Qu'est-ce que l'estime de soi ?

Thérapie et Coaching — Fondamentaux

Développer l'estime de soi — atelier de développement personnel

« J'ai besoin de travailler ma confiance en moi. » Cette phrase, je l'entends très souvent en consultation. Mais la confiance en soi et l'estime de soi, ce n'est pas la même chose — et confondre les deux, c'est risquer de s'attaquer au mauvais problème. Commençons par les fondamentaux.

Les trois dimensions : estime, confiance et amour de soi

Le psychologue français Christophe André distingue trois composantes interdépendantes du rapport à soi :

L'estime de soi

C'est le jugement global que nous portons sur notre valeur en tant que personne. Non pas ce que nous faisons ou accomplissons — mais ce que nous sommes, fondamentalement. Une bonne estime de soi, c'est le sentiment profond et stable d'être une personne valable, méritant respect et considération — indépendamment de ses succès ou échecs.

La confiance en soi

C'est la croyance en notre capacité à faire certaines choses — parler en public, diriger une réunion, apprendre une nouvelle langue. Elle est plus fluctuante que l'estime de soi, car elle dépend des expériences concrètes. On peut avoir une grande confiance en soi dans son domaine d'expertise et une faible confiance en soi dans d'autres domaines.

L'amour de soi

C'est la dimension la plus profonde : la capacité à se traiter avec bienveillance, notamment dans les moments d'échec ou de difficulté. L'amour de soi, c'est être pour soi-même ce qu'un bon parent est pour son enfant : exigeant mais bienveillant, encourageant mais honnête.

Comment l'estime de soi se forme-t-elle ?

L'estime de soi se construit essentiellement dans l'enfance, à travers les interactions avec nos figures d'attachement principales (parents, enseignants, fratrie). Quelques mécanismes clés :

Le regard de l'autre comme miroir fondateur

Jusqu'à environ 6-7 ans, l'enfant construit son image de lui-même en grande partie à travers le regard que les adultes lui renvoient. Un parent qui valorise les efforts (même imparfaits), qui nomme les qualités de l'enfant, qui le traite comme une personne capable et digne d'amour inconditionnel — pose les fondations d'une bonne estime de soi.

Les messages parentaux encodés

Les messages répétés de l'enfance s'encodent comme des vérités absolues dans l'inconscient. « Tu es maladroit(e). » « Tu n'y arriveras jamais. » « Arrête de pleurer, c'est ridicule. » Ces phrases, même dites sans mauvaise intention, peuvent laisser des empreintes profondes qui structurent l'image de soi pour des décennies.

Les expériences de compétence et d'échec

L'estime de soi se nourrit aussi des expériences de compétence — ces moments où l'enfant (puis l'adulte) s'est confronté à un défi et l'a surmonté. Elle se fragilise face aux échecs répétés, surtout s'ils ne sont pas accompagnés d'un cadre bienveillant qui aide à les relativiser.

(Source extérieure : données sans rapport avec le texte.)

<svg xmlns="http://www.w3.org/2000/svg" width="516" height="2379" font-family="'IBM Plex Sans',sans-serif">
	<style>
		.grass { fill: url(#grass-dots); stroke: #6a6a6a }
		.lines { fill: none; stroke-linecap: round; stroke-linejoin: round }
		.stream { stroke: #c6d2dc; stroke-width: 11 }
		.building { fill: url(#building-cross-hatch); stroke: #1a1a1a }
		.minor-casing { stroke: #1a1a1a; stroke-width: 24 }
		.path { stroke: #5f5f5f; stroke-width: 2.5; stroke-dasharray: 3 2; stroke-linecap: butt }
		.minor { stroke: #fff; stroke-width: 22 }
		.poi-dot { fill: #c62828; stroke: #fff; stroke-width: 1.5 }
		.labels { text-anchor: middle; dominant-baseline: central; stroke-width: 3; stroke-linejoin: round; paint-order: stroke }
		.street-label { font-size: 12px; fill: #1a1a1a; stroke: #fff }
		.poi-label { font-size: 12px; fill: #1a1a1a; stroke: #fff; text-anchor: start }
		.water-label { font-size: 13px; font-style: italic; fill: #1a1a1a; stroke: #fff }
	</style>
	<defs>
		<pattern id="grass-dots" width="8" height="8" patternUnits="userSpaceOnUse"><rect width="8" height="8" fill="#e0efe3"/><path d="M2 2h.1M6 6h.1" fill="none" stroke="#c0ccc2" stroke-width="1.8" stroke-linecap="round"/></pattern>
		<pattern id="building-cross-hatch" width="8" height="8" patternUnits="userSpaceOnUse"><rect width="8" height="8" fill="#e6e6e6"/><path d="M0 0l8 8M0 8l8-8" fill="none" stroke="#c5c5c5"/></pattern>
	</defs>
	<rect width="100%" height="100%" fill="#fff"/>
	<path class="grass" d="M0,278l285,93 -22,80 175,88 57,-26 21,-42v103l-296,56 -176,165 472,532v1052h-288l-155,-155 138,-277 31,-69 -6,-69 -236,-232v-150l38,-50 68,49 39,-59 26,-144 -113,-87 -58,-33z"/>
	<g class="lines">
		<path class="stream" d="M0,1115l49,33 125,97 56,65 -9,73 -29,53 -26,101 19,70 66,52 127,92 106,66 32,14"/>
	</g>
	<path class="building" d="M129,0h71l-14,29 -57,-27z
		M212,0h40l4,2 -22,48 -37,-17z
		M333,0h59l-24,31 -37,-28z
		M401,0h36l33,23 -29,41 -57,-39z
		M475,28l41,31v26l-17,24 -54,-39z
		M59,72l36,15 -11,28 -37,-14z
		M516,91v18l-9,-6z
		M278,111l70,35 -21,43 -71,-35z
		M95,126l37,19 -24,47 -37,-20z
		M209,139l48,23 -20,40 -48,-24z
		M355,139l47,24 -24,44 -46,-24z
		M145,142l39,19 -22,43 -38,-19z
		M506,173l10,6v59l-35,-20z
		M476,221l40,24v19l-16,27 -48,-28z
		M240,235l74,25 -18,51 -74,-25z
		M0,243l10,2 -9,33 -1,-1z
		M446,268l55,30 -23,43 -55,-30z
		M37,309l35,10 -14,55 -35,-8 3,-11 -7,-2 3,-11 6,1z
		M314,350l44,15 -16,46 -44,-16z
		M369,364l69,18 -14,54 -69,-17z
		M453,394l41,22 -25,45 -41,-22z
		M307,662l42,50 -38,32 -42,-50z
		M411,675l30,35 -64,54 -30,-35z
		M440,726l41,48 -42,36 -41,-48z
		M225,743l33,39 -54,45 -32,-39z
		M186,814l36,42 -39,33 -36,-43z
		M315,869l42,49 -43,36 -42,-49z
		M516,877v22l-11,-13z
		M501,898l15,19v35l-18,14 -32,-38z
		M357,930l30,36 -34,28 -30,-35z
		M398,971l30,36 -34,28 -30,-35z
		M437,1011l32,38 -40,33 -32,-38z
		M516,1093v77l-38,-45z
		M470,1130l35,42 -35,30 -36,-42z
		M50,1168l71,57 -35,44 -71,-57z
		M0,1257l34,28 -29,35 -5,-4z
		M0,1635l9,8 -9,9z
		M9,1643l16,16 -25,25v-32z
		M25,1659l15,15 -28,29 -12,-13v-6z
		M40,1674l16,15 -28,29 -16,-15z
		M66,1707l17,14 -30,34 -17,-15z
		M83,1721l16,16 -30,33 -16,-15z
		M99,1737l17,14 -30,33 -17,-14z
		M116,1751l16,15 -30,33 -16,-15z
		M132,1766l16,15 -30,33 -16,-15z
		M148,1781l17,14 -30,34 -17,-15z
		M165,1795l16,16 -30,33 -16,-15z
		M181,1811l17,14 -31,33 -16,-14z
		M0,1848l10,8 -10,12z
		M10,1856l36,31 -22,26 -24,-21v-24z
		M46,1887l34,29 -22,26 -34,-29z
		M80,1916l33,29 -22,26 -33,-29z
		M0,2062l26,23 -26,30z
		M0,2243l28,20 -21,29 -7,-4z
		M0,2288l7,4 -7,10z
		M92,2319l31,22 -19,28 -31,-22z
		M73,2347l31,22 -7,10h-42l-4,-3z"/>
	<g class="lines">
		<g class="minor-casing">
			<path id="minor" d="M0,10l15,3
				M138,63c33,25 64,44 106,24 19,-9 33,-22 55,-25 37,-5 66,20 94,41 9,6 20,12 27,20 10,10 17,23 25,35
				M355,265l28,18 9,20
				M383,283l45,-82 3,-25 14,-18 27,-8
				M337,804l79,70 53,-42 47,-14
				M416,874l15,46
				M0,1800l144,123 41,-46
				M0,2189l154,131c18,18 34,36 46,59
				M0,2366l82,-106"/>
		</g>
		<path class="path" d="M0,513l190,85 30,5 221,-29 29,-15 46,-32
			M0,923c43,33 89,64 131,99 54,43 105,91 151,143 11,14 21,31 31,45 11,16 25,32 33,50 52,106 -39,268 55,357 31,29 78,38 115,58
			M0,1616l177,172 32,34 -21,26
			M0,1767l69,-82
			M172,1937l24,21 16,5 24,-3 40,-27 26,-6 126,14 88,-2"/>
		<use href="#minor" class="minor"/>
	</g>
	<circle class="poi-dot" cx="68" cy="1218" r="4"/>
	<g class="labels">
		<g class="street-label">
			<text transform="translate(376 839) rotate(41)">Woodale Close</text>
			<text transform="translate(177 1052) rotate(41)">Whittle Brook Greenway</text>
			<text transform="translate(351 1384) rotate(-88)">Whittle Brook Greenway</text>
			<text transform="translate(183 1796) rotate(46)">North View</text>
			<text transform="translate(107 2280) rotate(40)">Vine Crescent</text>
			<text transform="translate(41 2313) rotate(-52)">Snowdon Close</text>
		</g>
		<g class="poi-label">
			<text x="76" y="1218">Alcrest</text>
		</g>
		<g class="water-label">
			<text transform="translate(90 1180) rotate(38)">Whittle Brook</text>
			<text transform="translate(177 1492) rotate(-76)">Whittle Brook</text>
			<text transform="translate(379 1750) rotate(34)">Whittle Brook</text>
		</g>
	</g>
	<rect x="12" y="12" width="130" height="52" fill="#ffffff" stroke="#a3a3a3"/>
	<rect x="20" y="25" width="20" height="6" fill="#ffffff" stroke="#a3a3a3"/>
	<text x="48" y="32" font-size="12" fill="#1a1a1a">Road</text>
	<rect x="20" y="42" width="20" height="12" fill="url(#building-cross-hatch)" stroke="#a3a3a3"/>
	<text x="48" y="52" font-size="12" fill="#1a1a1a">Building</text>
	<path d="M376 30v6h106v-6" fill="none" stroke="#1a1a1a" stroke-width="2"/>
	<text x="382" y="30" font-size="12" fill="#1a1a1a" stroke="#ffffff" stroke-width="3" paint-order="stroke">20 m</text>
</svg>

Les signes d'une estime de soi fragilisée

Une faible estime de soi peut se manifester de façon très différente d'une personne à l'autre. Parmi les signes les plus fréquents :

  • La peur du jugement : difficulté à s'affirmer, à exprimer son opinion, à dire non
  • Le perfectionnisme paralysant : ne rien commencer pour ne pas risquer de mal faire
  • La dépendance affective : besoin intense de validation externe pour se sentir bien
  • L'autocritique excessive : se traiter soi-même avec une sévérité qu'on n'appliquerait jamais à un ami
  • La résistance au changement : rester dans des situations douloureuses par peur de l'inconnu
  • Les comportements compensatoires : surperformance professionnelle, addictions, comportements agressifs pour masquer une insécurité profonde

L'estime de soi peut se reconstruire à tout âge

C'est le message d'espoir fondamental que je veux transmettre : une faible estime de soi n'est pas une fatalité. Le cerveau adulte est plastique — il peut créer de nouveaux circuits neuronaux, déconstruire de vieilles croyances, et installer de nouvelles façons d'être avec soi-même.

Ce travail demande du temps et de l'engagement — mais il est possible. Dans mon cabinet à Bussy-Saint-Georges, j'accompagne régulièrement des personnes qui ont traversé des années de mal-être lié à une faible estime d'elles-mêmes, et qui ont trouvé le chemin vers une relation à soi plus douce, plus juste, plus épanouissante.